Items listed in a dataset

-*-

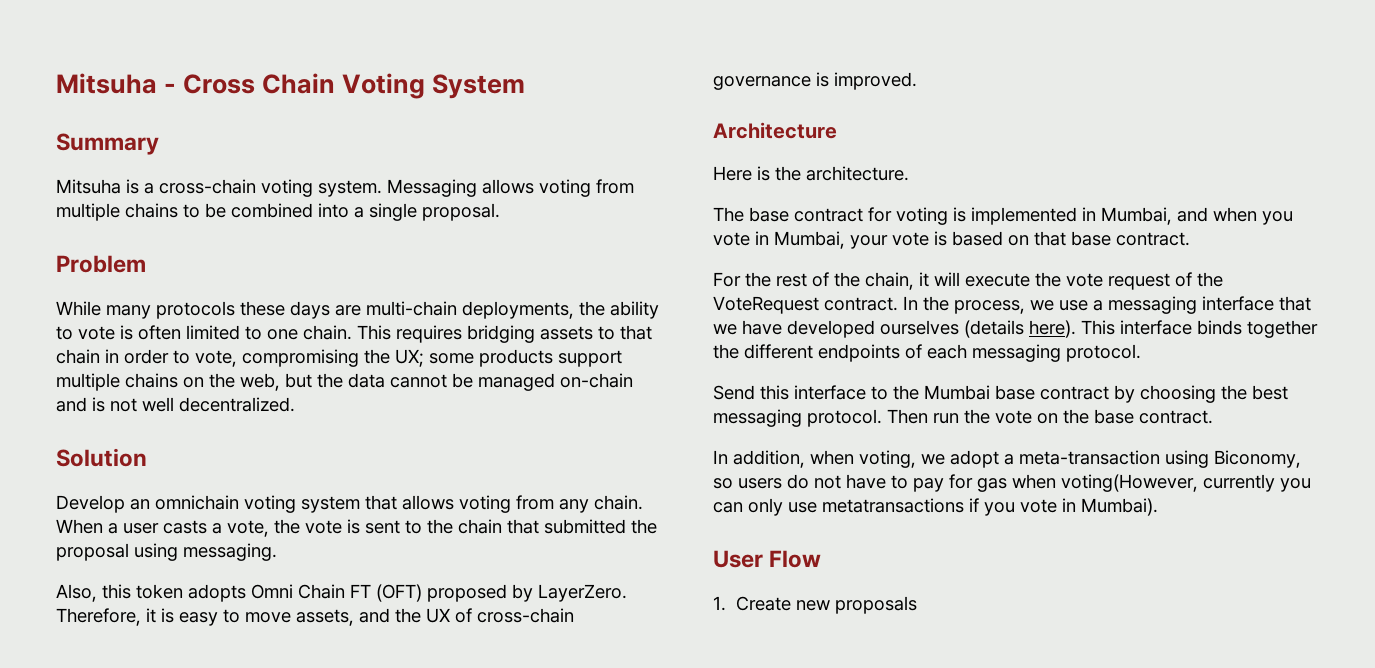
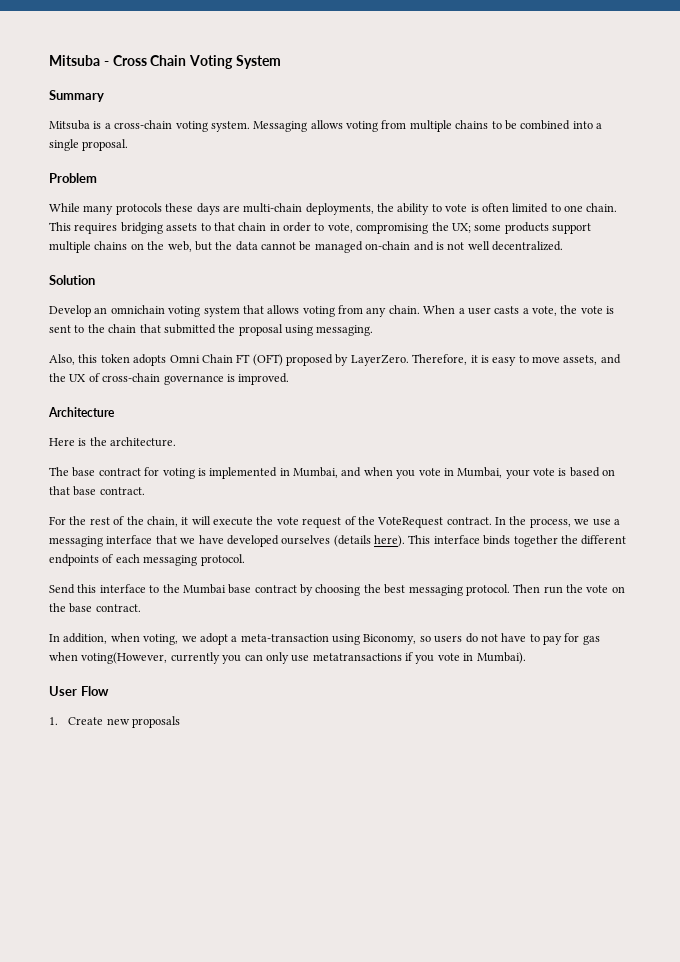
[56,73,157,94] Mitsuha -> [49,55,100,66] Mitsuba
[56,179,121,194] Mitsuha -> [49,120,90,130] Mitsuba

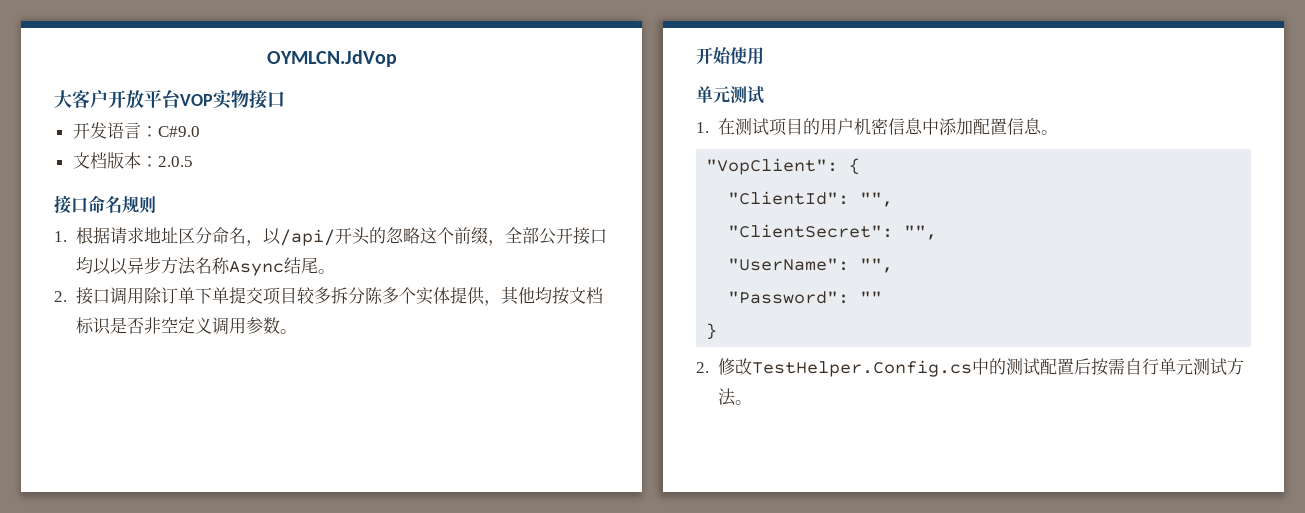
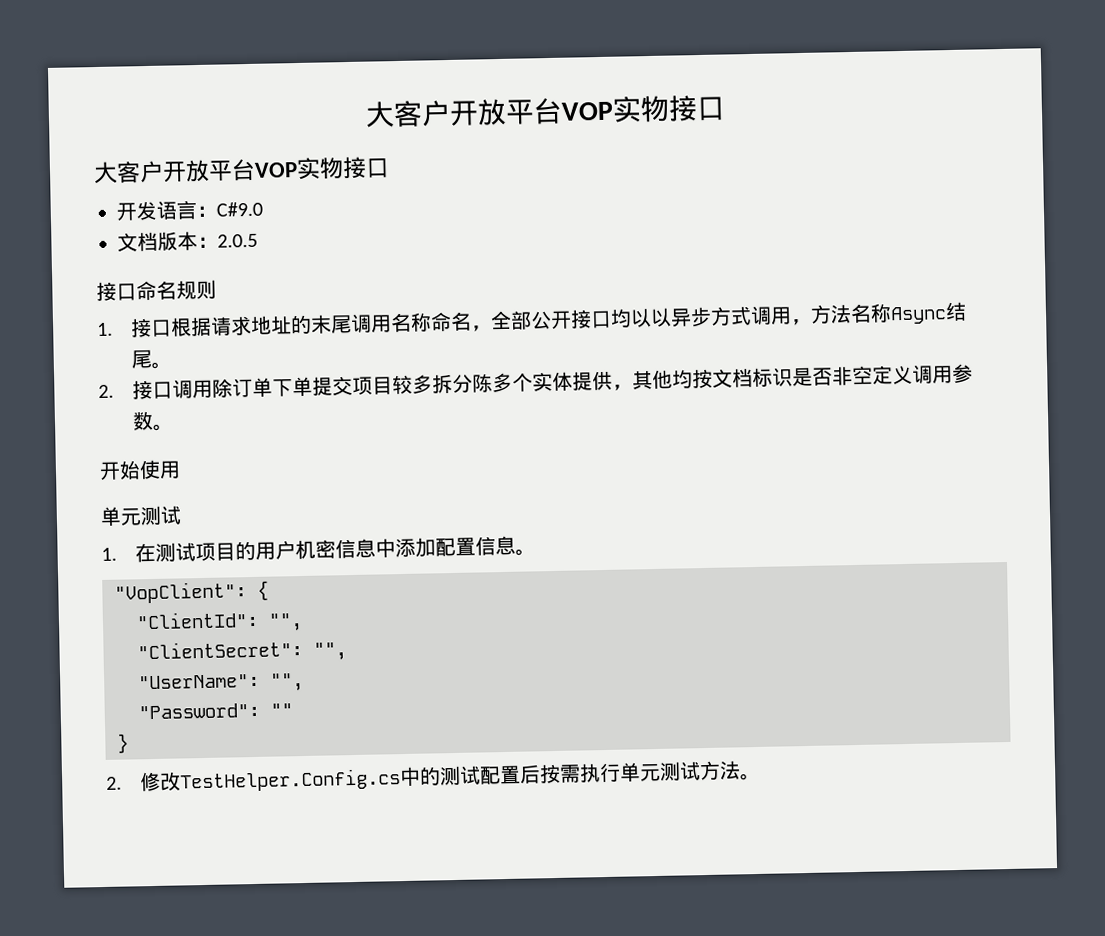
[266,50,397,67] OYMLCN.JdVop -> [365,95,726,128] 大客户开放平台VOP实物接口
(67, 236) none -> [129,317,172,338] 接口
[177,227,488,246] 区分命名，以/api/开头的忽略这个前缀 -> [289,311,472,335] 的末尾调用名称命名
(178, 265) none -> [729,304,832,326] 式调用，方
[1124,358,1142,375] 自 -> [578,763,601,783] 执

-*-

• _EXERCISE DETAILS_: Produce an exact reprint of the entries, dropping the images.

• _RESPONSE BOX_:
[56,73,157,94] Mitsuha -> [49,55,100,66] Mitsuba
[56,179,121,194] Mitsuha -> [49,120,90,130] Mitsuba

[266,50,397,67] OYMLCN.JdVop -> [365,95,726,128] 大客户开放平台VOP实物接口
(67, 236) none -> [129,317,172,338] 接口
[177,227,488,246] 区分命名，以/api/开头的忽略这个前缀 -> [289,311,472,335] 的末尾调用名称命名
(178, 265) none -> [729,304,832,326] 式调用，方
[1124,358,1142,375] 自 -> [578,763,601,783] 执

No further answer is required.